All code shown goes in peak_detection_.pyx.
First wrap std::move. For simplicity I've just wrapped the one case we want (vector<Peak>) rather than messing about with templates.
cdef extern from "<utility>":
vector[Peak]&& move(vector[Peak]&&) # just define for peak rather than anything else
Second, create a vector wrapper class. This defines the Python functions necessary to access it like a list. It also defines a function to call the move assignment operator
cdef class PyPeakVector:
cdef vector[Peak] vec
cdef move_from(self, vector[Peak]&& move_this):
self.vec = move(move_this)
def __getitem__(self,idx):
return PyPeak2(self,idx)
def __len__(self):
return self.vec.size()
Then define the class the wraps the Peak. This is slightly different to your other class in that it doesn't own the Peak it wraps (the vector does). Otherwise, most of the functions remain the same
cdef class PyPeak2:
cdef int idx
cdef PyPeakVector vector # keep this alive, since it owns the peak rather that PyPeak2
def __cinit__(self,PyPeakVector vec,idx):
self.vector = vec
self.idx = idx
cdef Peak* getthisptr(self):
# lookup the pointer each time - it isn't generally safe
# to store pointers incase the vector is resized
return &self.vector.vec[self.idx]
# rest of functions as is
# don't define a destructor since we don't own the Peak
Finally, implement getPeaks()
cdef class PyPeakDetection:
# ...
def getPeaks(self, data):
cdef Peak peak
cdef PyPeak new_peak
cdef vector[Peak] peaks = self.thisptr.getPeaks(data)
retval = PyPeakVector()
retval.move_from(move(peaks))
return retval
Alternative approaches:
If Peak was nontrivial you could go for an approach where you call move on Peak rather that on the vector, as you construct your PyPeaks. For the case you have here move and copy will be equivalent for `Peak.
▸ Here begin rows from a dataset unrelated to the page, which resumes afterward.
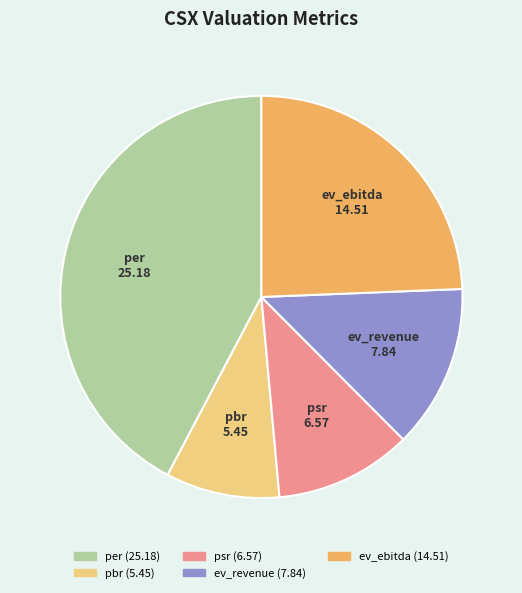

Between psr and pbr, which is larger?

psr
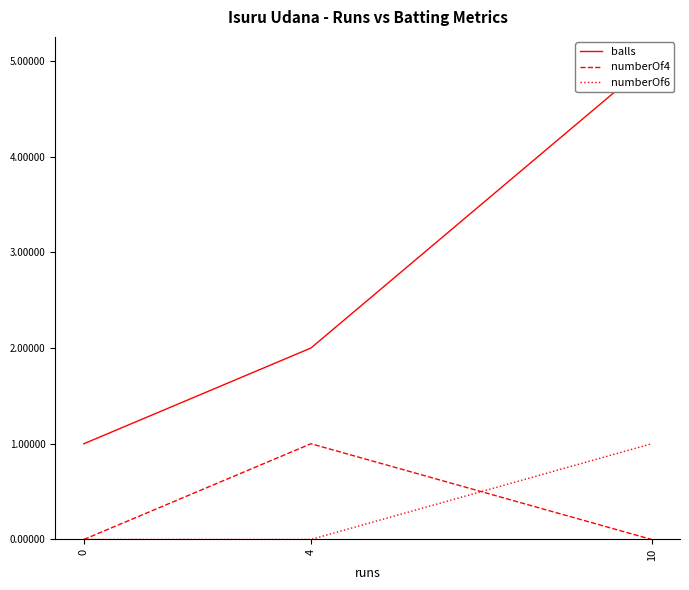

What are all the series names shown in the legend?

balls, numberOf4, numberOf6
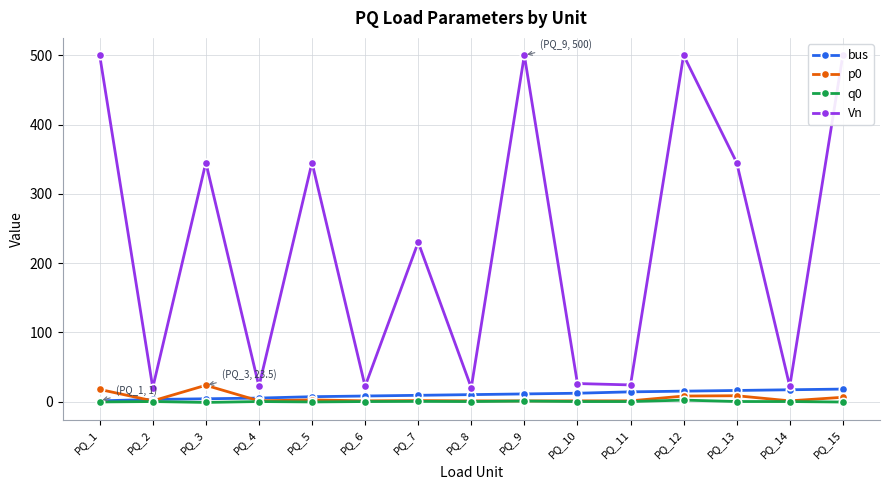

What is the difference between the second highest and second lowest values in the p0 series?

16.5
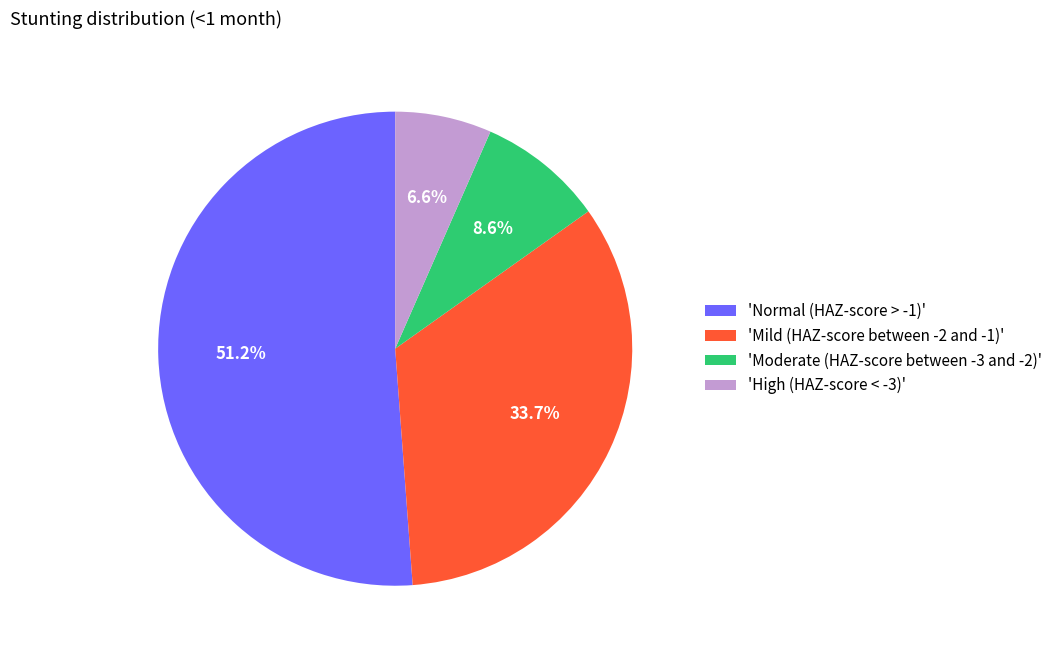

Which category has the smallest portion of the pie?

'High (HAZ-score < -3)'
If you can't use C++11 features you'll need to change the interface a little. Instead of having your C++ getPeaks function return a vector have it take an empty vector reference (owned by PyPeakVector) as an input argument and write into it. Much of the rest of the wrapping remains the same.
There are two projects that accomplish interfacing with C++ code into Python that have withstood the test of time Boost.Python and SWIG. Both work by adding additional markup to pertinent C/C++ code and generating dynamically loaded python extension libraries (.so files) and the related python modules.
However, depending on your use case there may still be some additional markup that looks like "copying." However, the copying should not be as extensive and it will all be exposed in the C++ code rather than being explicitly copied verbatim in Cython/Pyrex.